Neither build uses AI to design the object itself. That is the gap Sam wants closed:
But having an AI tool that could, like, easily customize these complex files so I could take something that already existed and and tweak it the way I I wanted would be, I think, an exciting application for AI and three d printing.
— Sam Nadler, Episode 13
What's still hard
- Pretty models aren't parts. A 3D model that looks right is not one a shop can build. Hestus is working toward manufacturing readiness one layer at a time: sketch, 3D, assemblies, then manufacturing.
- LLM progress doesn't carry over. Sohrab said physical design needs a custom model, so a better LLM mostly means his team codes faster. Vinci trained its own model from scratch and so far covers thermal and thermo-mechanical physics; customers want more.
- Specialists are the bottleneck. Hardik said physics work is capped by how many experts and experiments a company has, not by compute. Design, performance checks and manufacturability often sit with different people, sometimes at different companies.
- Old systems stick. Wiley said enterprise systems become hard to separate from running the company. Only about 5 to 10% of the market looks to switch in a given year, usually after growth, a new product line or a sale.

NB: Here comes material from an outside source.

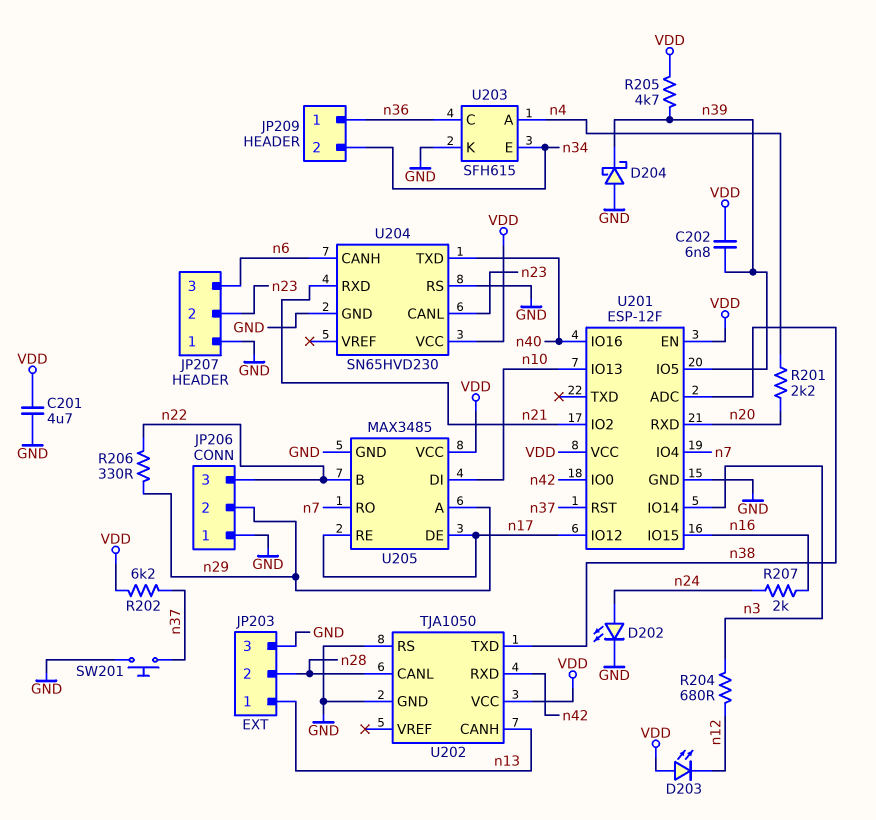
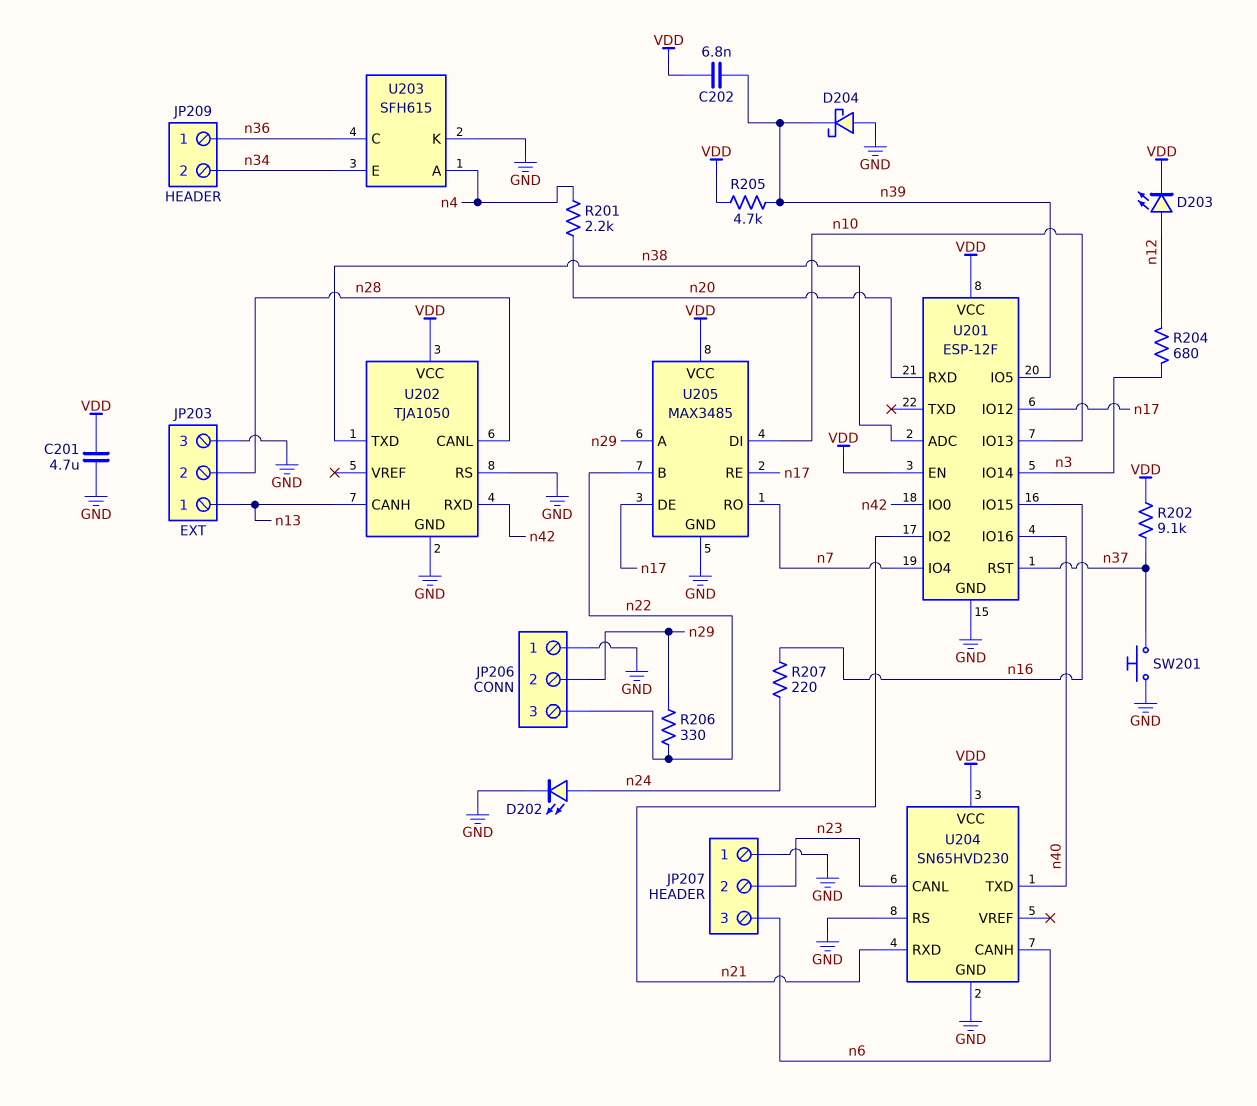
D203: LED (A VDD, K n12) -> LED (A n12, K VDD)
R202: 6.2k (VDD, n37) -> 9.1k (VDD, n37)
R207: 2k (n16, n24) -> 220 (n16, n24)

- Printers need care. Jordan said our printers work well but still need a lot of maintenance and upkeep, and he expects that to improve.
Episodes on AI in manufacturing
- Episode 12: Recipes from Receipts: product images for 3D-printed hoodie charms (September 2025).
- Episode 13: We 3D Printed Our Podcast: keychains on a Bambu Lab X1C (September 2025).
- Episode 44: This AI Platform Lets Anyone Manage Operations with Wiley Jones of Doss (May 2026).
- Episode 50: Physics Simulation for Chip Design with Hardik Kabaria of Vinci (July 2026).
- Episode 53: Autocomplete for Hardware Design with Sohrab Haghighat of Hestus (October 2026).
FAQ
How is AI used in manufacturing?
The hardware founders we hosted use it at different stages: Hestus suggests the next CAD step inside Autodesk Fusion, Vinci's physics model answers thermal and stress questions during design, and Doss runs procurement, inventory and orders for companies that make physical products.
Can AI design parts that are ready for manufacturing?
Not yet, according to Hestus CEO Sohrab Haghighat. Today Hestus saves clicks in 2D sketches. Its long-term goal is to take engineers from concept to a design ready for the manufacturing method they have in mind, built up step by step through 3D and assemblies.
Do better LLMs make AI for hardware design better?
Not directly, Sohrab said. Physical design needs a custom model built from the ground up, so better LLMs mostly help his team write code faster. Vinci also trained its own half-billion-parameter physics model rather than relying on a language model.
What does AI change for hardware engineers?
Vinci CEO Hardik Kabaria says physics analysis has been limited by how many specialists and lab experiments a company can afford. His goal is for any designer to ask a physics question and get an answer in minutes or seconds instead of waiting a day.